You could substitute the names, but this story of self-interest, unexpected market events and huge losses is similar to almost every other financial blowup of the last two decades.
In every instance, the question is: Where were the regulators? Well, one answer comes from the recent release of the transcripts from the 2007 meetings of the Federal Reserve. The transcripts portray a regulator that not only failed to appreciate the risk that had built up in the financial system and the coming storm, but also seemed to misunderstand fundamentally the subprime mortgage market.
For example, in the Federal Reserve’s August 2007 meeting, the mortgage lender Countrywide Financial was described as having a “strong franchise.” Countrywide has since saddled its acquirer, Bank of America, with tens of billions of dollars in losses.
In this meeting, the Federal Reserve governors went on to discuss the economy and noted that despite the recent market turmoil, it had a “reasonably good” chance of returning to its trend growth. The gem from this meeting was a remark by Frederic S. Mishkin, who stated that since “subprime market is really a very small percentage of the total credit markets,” the fact that the markets were now turning a critical eye to this sector was a “good thing.”
It’s all sobering. Not only are financial trading losses hard to predict and manage from the inside, but regulators with a farther view often do not appreciate the risk, the markets or the prospect of the losses. It happened with subprime mortgages and again after the financial crisis with JPMorgan’s trading loss, a loss that even the firm’s chief executive, Jamie Dimon, who had a vaunted reputation as a risk manager, could not prevent.

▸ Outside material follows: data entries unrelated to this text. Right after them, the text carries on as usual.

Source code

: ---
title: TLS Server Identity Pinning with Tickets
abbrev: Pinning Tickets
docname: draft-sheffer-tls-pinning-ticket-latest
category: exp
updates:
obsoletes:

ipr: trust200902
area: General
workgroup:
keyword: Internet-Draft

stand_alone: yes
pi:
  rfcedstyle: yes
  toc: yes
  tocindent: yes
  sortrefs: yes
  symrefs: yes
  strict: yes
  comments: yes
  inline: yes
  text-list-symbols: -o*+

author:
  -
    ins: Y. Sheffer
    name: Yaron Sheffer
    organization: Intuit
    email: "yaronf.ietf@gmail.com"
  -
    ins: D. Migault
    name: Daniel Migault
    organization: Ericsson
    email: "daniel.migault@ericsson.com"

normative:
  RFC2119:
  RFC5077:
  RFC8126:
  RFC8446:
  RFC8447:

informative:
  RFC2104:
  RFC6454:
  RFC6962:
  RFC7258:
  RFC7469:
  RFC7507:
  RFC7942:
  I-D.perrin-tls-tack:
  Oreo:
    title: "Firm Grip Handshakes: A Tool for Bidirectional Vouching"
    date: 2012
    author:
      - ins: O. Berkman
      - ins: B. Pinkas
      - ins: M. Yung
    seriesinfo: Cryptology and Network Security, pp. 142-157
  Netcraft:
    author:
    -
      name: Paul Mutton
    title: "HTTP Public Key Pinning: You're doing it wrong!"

The JPMorgan report in particular is disheartening. One is struck that nothing we have really done so far in terms of financial reform would have prevented JPMorgan’s loss. Certainly the requirement that boards have systemic-risk committees wouldn’t have done anything. If the traders and JP Morgan’s management can’t monitor things, how could the boards? In fact, how can anyone anticipate a one-in-800-trillion event?
This all adds strength to those who argue to break up the banks or limit their financial activity through the Volcker Rule.
Which brings us to the World Economic Forum.
Flipping through the forum’s program, it is once again filled with events that are Davos-like, like a panel on “Connected Transportation — Hype or Reality.” But nowhere do the words “financial crisis” even appear in the preliminary program, though there is a worthwhile discussion of the crisis in Mali. And flipping through its 80-odd pages, I counted only two panels on big systemic risk issues even tangentially related to financial institutions. Instead, the panels are the same old Davos big think and global stuff, except now instead of about China dominating the world, it is about whether China will make it.
This is a problem. We are five years past the beginnings of the financial crisis, and there is still no real explanation for what happened, let alone a solution. Was it a unique event that should have been foreseen and prevented? How can we regulate these institutions when smart people like Federal Reserve governors can miss so much? And is breaking up banks even feasible in a global economy?
Here, JPMorgan has admirably provided its own self-analysis, and its task force prescribes more risk analysis, better risk models and management — all of the comforting things you would want — as a remedy. But would it really prevent a one-in-800-trillion event, or even just an event its traders didn’t model?
The World Economic Forum and its leaders appear to be moving on, but if the financial titans gathered there are really going to fight off the small but growing number of critics who are calling for the breakup of the big banks or even more likely a stronger Volcker Rule, they should put forth an alternative or an explanation for why these blowups keep occurring. The forum would seem to be an ideal place to do it.